Your daughter's "spiritedness" is not merely independently
generated. In fact, it is at least in part, a result of your own very
strong beliefs, from which she has no doubt benefited. It is likely
that you wanted to be certain that your little girl would have the
ability to "stand up" for herself in the world. You may have found
it difficult to do so in your own childhood or within the context
of "femininity" in our culture. You are right to be concerned about
the possibility of her "losing her voice", but you need not be. You
have already done a great job of promoting her self expression which
will always be the foundation of her personal power.
It is time now to teach her the pleasures that can
be found in "yielding". She will benefit from developing an ability
to accommodate the needs of others. And you will be available to her
for many years to help her learn a healthy balance of "give" and "take"
in a variety of situations and relationships. Remember that her capacity
to love is based on her ability to "accommodate" as well as "assert".
Under your clear guidance and role modeling, she will learn that the
value of "cooperation" is also in her own best interests!
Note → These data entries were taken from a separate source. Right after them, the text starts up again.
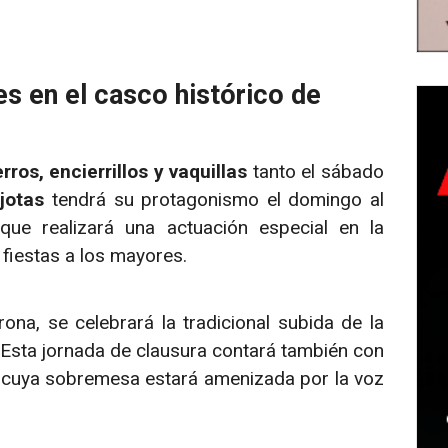
es en el casco histórico de
rros, encierrillos y vaquillas
tanto el sábado
e
jotas
tendrá su protagonismo el domingo al
 que realizará una actuación especial en la
fiestas a los mayores.
rona, se celebrará la tradicional subida de la
 Esta jornada de clausura contará también con
, cuya sobremesa estará amenizada por la voz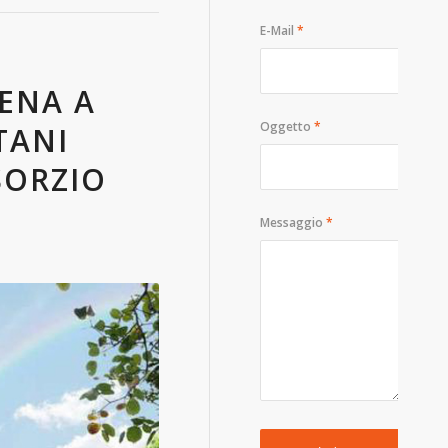
E-Mail
*
CENA A
Oggetto
*
TANI
SORZIO
Messaggio
*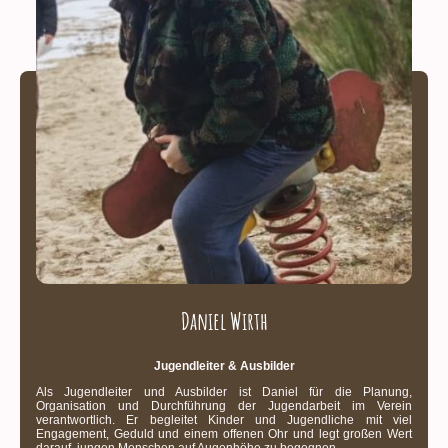
Daniel Wirth
Jugendleiter & Ausbilder
Als Jugendleiter und Ausbilder ist Daniel für die Planung,
Organisation und Durchführung der Jugendarbeit im Verein
verantwortlich. Er begleitet Kinder und Jugendliche mit viel
Engagement, Geduld und einem offenen Ohr und legt großen Wert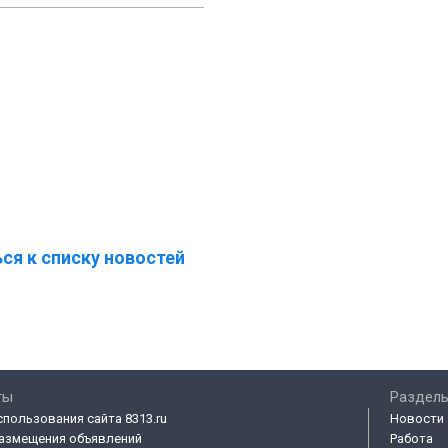
ся к списку новостей
ты
Разделы
спользования сайта 8313.ru
Новости
азмещения объявлений
Работа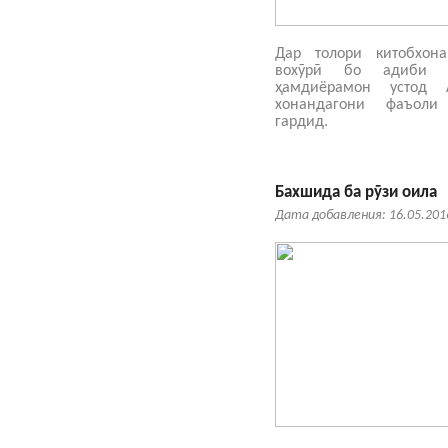
Дар толори китобхон
вохӯрӣ бо адиби ш
ҳамдиёрамон устод
хонандагони фаъоли
гардид.
Бахшида ба рӯзи оила
Дата добавления: 16.05.201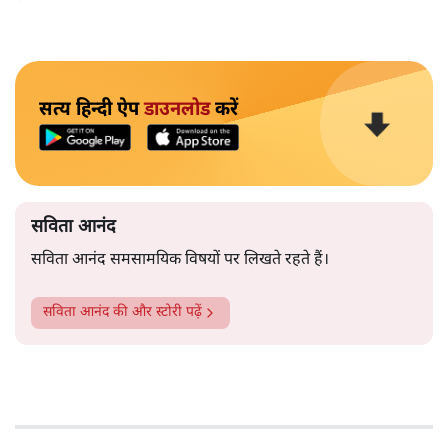
सत्य हिन्दी ऐप
डाउनलोड
करें
सविता आनंद
सविता आनंद समसामयिक विषयों पर लिखते रहते हैं।
सविता आनंद
की और स्टोरी पढ़ें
Wise words came from my 6 year old son when I was
"teaching him patience". I admonished him for having "no patience".
He corrected me by explaining that he did have patience, but he was
not "using" it. I realized then, that I also needed to develop my
ability to "use" more patience! Perhaps your daughter will join you
in brainstorming ways she can "help" in producing the overall focus
on teamwork that is now necessary in your expanded family.